Demikian dikatakan oleh kuasa hukum Hasto Kristiyanto, Patra Zen usai menemani kliennya itu menjalani pemeriksaan di Polda Metro Jaya.
“Pemeriksaan ini dilakukan oleh empat penyidik. Penyidik pada saat bertanya kepada Pak Hasto menyampaikan bahwa undangan hari ini adalah undangan klarifikasi yang tidak wajib dihadiri, undangan klarifikasi yang tidak wajib,” kata Patra.
Meski demikian, lanjut Patra, karena Hasto merupakan warga negara yang taat hukum maka kliennya itu tetap dating ke Polda Metro Jaya.
“Namun karena Pak Hasto ingin beri contoh bahwa Pak Hasto adalah warga negara (taat hukum), sekjen partai yang menaati hukum, maka hadir sekarang.” kata Patra.
Selama pemeriksaan terdapat tiga pasal yang disangkakan dalam laporan terhadap Hasto Kristiyanto.

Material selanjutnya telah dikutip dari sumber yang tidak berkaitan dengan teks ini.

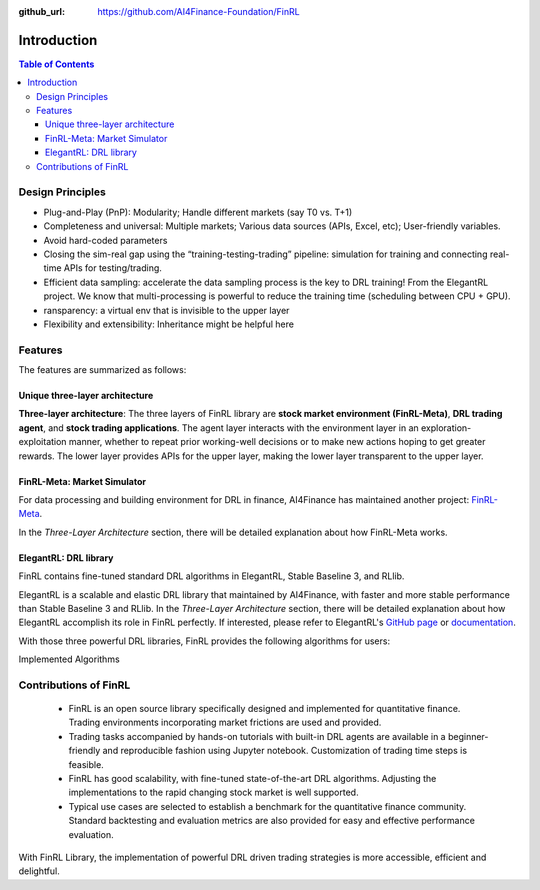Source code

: :github_url: https://github.com/AI4Finance-Foundation/FinRL

=======================
Introduction
=======================

.. contents:: Table of Contents
    :depth: 3

Design Principles
=======================

- Plug-and-Play (PnP): Modularity; Handle different markets (say T0 vs. T+1)
- Completeness and universal: Multiple markets; Various data sources (APIs, Excel, etc); User-friendly variables.
- Avoid hard-coded parameters
- Closing the sim-real gap using the “training-testing-trading” pipeline: simulation for training and connecting real-time APIs for testing/trading.
- Efficient data sampling: accelerate the data sampling process is the key to DRL training! From the ElegantRL project. We know that multi-processing is powerful to reduce the training time (scheduling between CPU + GPU).
- ransparency: a virtual env that is invisible to the upper layer
- Flexibility and extensibility: Inheritance might be helpful here



Features
=======================

The features are summarized as follows: 

Unique three-layer architecture
------------------------------------

**Three-layer architecture**: The three layers of FinRL library are **stock market environment (FinRL-Meta)**, **DRL trading agent**, and **stock trading applications**. The agent layer interacts with the environment layer in an exploration-exploitation manner, whether to repeat prior working-well decisions or to make new actions hoping to get greater rewards. The lower layer provides APIs for the upper layer, making the lower layer transparent to the upper layer.

.. image:: ../image/finrl_framework.png
    :width: 80%
    :align: center


FinRL-Meta: Market Simulator
------------------------------------

For data processing and building environment for DRL in finance, AI4Finance has maintained another project: `FinRL-Meta <https://github.com/AI4Finance-Foundation/FinRL-Meta>`_.

In the *Three-Layer Architecture* section, there will be detailed explanation about how FinRL-Meta works.


ElegantRL: DRL library
------------------------------------

FinRL contains fine-tuned standard DRL algorithms in ElegantRL, Stable Baseline 3, and RLlib.

ElegantRL is a scalable and elastic DRL library that maintained by AI4Finance, with faster and more stable performance than Stable Baseline 3 and RLlib. In the *Three-Layer Architecture* section, there will be detailed explanation about how ElegantRL accomplish its role in FinRL perfectly. If interested, please refer to ElegantRL's `GitHub page <https://github.com/AI4Finance-Foundation/ElegantRL>`_ or `documentation <https://elegantrl.readthedocs.io>`_.

With those three powerful DRL libraries, FinRL provides the following algorithms for users:

Implemented Algorithms

.. image:: ../image/alg_compare.png


Contributions of FinRL
=======================

    - FinRL is an open source library specifically designed and implemented for quantitative finance. Trading environments incorporating market frictions are used and provided. 
    - Trading tasks accompanied by hands-on tutorials with built-in DRL agents are available in a beginner-friendly and reproducible fashion using Jupyter notebook. Customization of trading time steps is feasible.
    - FinRL has good scalability, with fine-tuned state-of-the-art DRL algorithms. Adjusting the implementations to the rapid changing stock market is well supported. 
    - Typical use cases are selected to establish a benchmark for the quantitative finance community. Standard backtesting and evaluation metrics are also provided for easy and effective performance evaluation. 

With FinRL Library, the implementation of powerful DRL driven trading strategies is more accessible, efficient and delightful.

Pertama Pasal 160 KUHP, yang menurut Patra merupakan pasal yang digunakan pemerintah kolonial Hindia Belanda untuk menjerat para pemimpin Indonesia.
"Kedua Pasal 28 dan ketiga Pasal 45a UU ITE," kata Patra.
Patra mengatakan, penyidik justru meminta Hasto ke Dewan Pers terlebih dahulu untuk mengetahui duduk perkara karena yang dilaporkan adalah produk jurnalistik.
Pemanggilan Hasto berdasarkan pada 2 laporan polisi, yakni LP/B/1735/III/2024/SPKT/POLDA METRO JAYA tanggal 26 Maret 2024, dan LP/B/1812/III/2024/SPKT/POLDA METRO JAYA tanggal 31 Maret 2024. Masing-masing laporan tersebut dilayangkan oleh seseorang berinisial HA dan BS.
Hasto Kristiyanto diduga melakukan tindak pidana penghasutan dan atau menyebarkan informasi elektronik dan/atau dokumen elektronik yang memuat pemberitaan bohong yang menimbulkan kerusuhan di masyarakat.
Hal itu dimaksud dalam Pasal 160 KUHP dan/atau Pasal 28 ayat (3) juncto Pasal 45A ayat (3) Undang-Undang Nomor 1 Tahun 2024 tentang Perubahan Kedua atas Undang-Undang Nomor 11 Tahun 2008 tentang Informasi dan Transaksi Elektronik.
Kasus itu terjadi di Jalan Jenderal Gatot Subroto Nomor 1 (depan Gedung DPR/MPR) dan Gambir, Jakarta Pusat pada tanggal 16 Maret 2024 dan tanggal 19 Maret 2024.